Je n’ai jamais été pendue après la jupe de ma mère. Non. J’étais trop occupée à suivre la cadence, bien accrochée aux rebords de pantalon de mon papa. Avec lui, ça bougeait tout le temps! Quand il sortait de son camion, on voyait immanquablement sortir à sa suite un p’tit bout de femme bien fier et pimpant, tout à l’image de son idole!

J’ai eu le bonheur d’avoir une maman à la maison. Je n’ai pas connu la garderie et je peux compter sur les doigts d’une main les fois où mes parents m’ont fait garder pour une sortie en amoureux. Les sorties en amoureux, on les faisait à trois! Bien que ma mère fut aimante, cajoleuse, rassurante, pleine de câlins et de bisous, c’est auprès de mon père que je préférais être. Il y a eu, dès le départ, une forte connexion entre nous, un lien très intense.
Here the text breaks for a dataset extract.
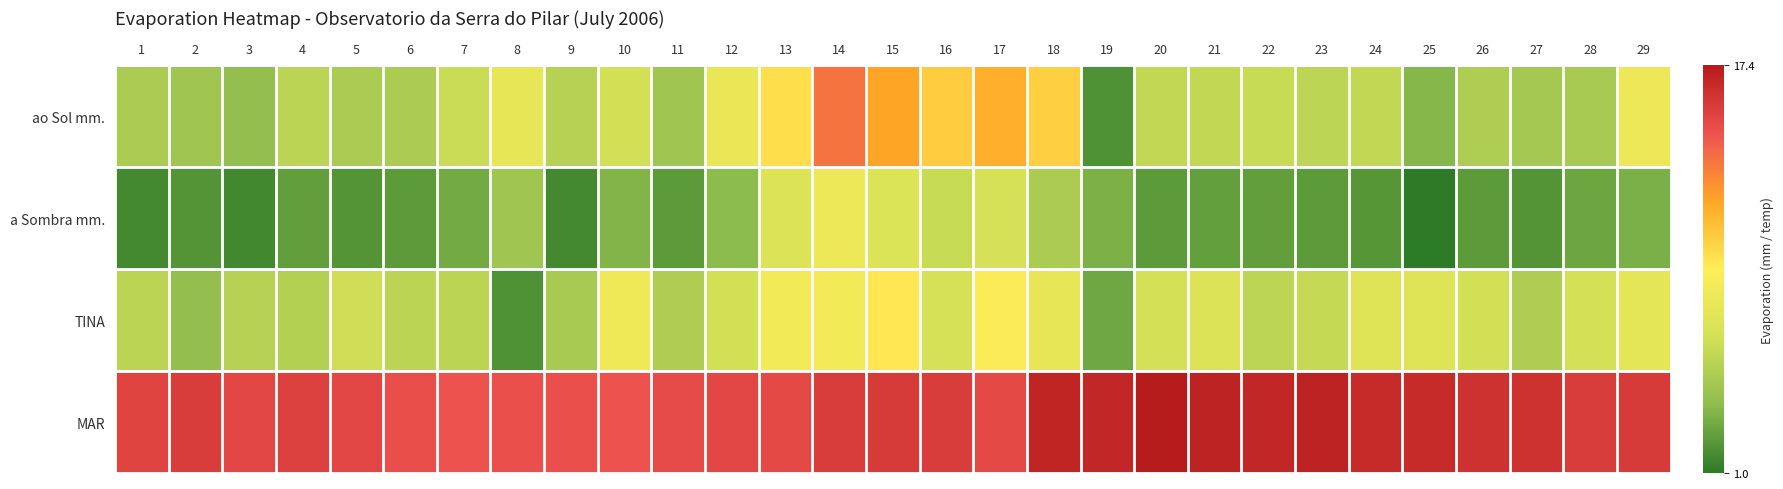

Reading right to left, extract all data points from this chart.

ao Sol mm.: 29=8.0	28=4.8	27=4.6	26=5.0	25=3.5	24=5.8	23=5.6	22=6.0	21=5.8	20=5.8	19=2.0	18=10.4	17=11.6	16=10.5	15=12.0	14=13.6	13=9.8	12=7.9	11=4.4	10=6.4	9=5.3	8=7.6	7=6.1	6=4.9	5=4.9	4=5.5	3=4.0	2=4.4	1=4.9
a Sombra mm.: 29=3.2	28=2.8	27=2.1	26=2.4	25=1.0	24=2.2	23=2.4	22=2.5	21=2.6	20=2.4	19=3.3	18=4.9	17=6.6	16=6.0	15=6.9	14=8.1	13=7.0	12=3.7	11=2.4	10=3.4	9=1.7	8=4.4	7=3.0	6=2.4	5=2.1	4=2.5	3=1.6	2=2.1	1=1.7
TINA: 29=7.5	28=6.5	27=5.0	26=6.4	25=7.2	24=7.2	23=5.9	22=5.6	21=7.0	20=6.5	19=2.9	18=7.7	17=9.0	16=6.6	15=9.5	14=8.4	13=8.4	12=6.4	11=5.0	10=8.2	9=4.8	8=2.0	7=5.5	6=5.5	5=6.3	4=5.2	3=5.3	2=4.0	1=5.5
MAR: 29=15.8	28=15.7	27=16.3	26=16.3	25=16.6	24=16.6	23=17.0	22=16.8	21=17.0	20=17.4	19=16.8	18=16.9	17=15.1	16=15.7	15=15.8	14=15.7	13=15.1	12=15.2	11=15.0	10=14.7	9=14.8	8=14.8	7=14.7	6=14.9	5=15.2	4=15.5	3=15.2	2=15.7	1=15.4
Mon papa m’a tout appris de la vie. Tout ce que je sais, tout ce que je suis, je le lui dois en grande partie. Il ne me faisait jamais la leçon, il prêchait par l’exemple. Mon papa, cet être souriant, drôle, optimiste, intelligent, sensible, mais qui savait aussi être ferme.

Parce que oui, il me grondait. Il faut dire que « j’en avais d’dans »! Il me chicanait fort. Quinze minutes après, il venait me voir, me demandait si j’avais compris la raison de son mécontentement et je lui expliquais pourquoi j’avais compris. Ensuite, il me prenait dans ses bras, me donnait un bisou et me disait : « Maintenant, c’est fini, on passe à autre chose, fais-moi un beau sourire! » C’est comme ça que j’ai appris à pardonner.

Mon papa était un être généreux. Il a aidé, de multiples façons, des familles, des amis, mais aussi des inconnus. Il accueillait beaucoup de monde à notre table lors des repas. C’était la joie! C’est ainsi que j’ai appris le partage.

Mon papa a hébergé des personnes qui se sont retrouvées à la rue. Il a écouté des tas d’humains qui avaient de la peine, qui passaient par un mauvais moment. Il a reçu chez lui mon ami adolescent dont les parents n’acceptaient pas son homosexualité, il l’a reccueilli le temps que ça se tasse. C’est comme ça que j’ai appris l’empathie, que j'ai appris à tendre la main aux autres.

 Mon papa et moi
Crédit : Kim Lacaille

Mon papa était plus âgé que les autres papas quand je suis arrivée dans sa vie : il avait 53 ans. Moi, j’avais 7 mois. Ma maman « adoptive » et lui m’ont prise « en élève » (on disait ça comme ça, à l’époque) puisque je n’ai jamais été adoptée légalement. Ma maman biologique est toujours restée dans ma vie et je l’aime infiniment. C’est comme ça que mon papa m’a appris le don de soi.

 

Quand j’ai eu ma première vraie peine d’amour, à 16 ans, j’ai pleuré pendant trois jours, sans manger ou presque. Mon père a essayé de me consoler, de me changer les idées, rien n’y a fait. Le troisième jour, ne sachant plus quoi faire, il est venu s’asseoir sur le coin de mon lit et il s’est mis à pleurer avec moi. C’est comme ça que j’ai appris l’amour.

Mon papa a quitté ce monde il y a deux ans et demi. Quand il est parti, je me suis demandé ce que je serais, à présent, sans lui. La réponse est simple et claire aujourd’hui : je suis la fille à papa. Pour toujours. À jamais.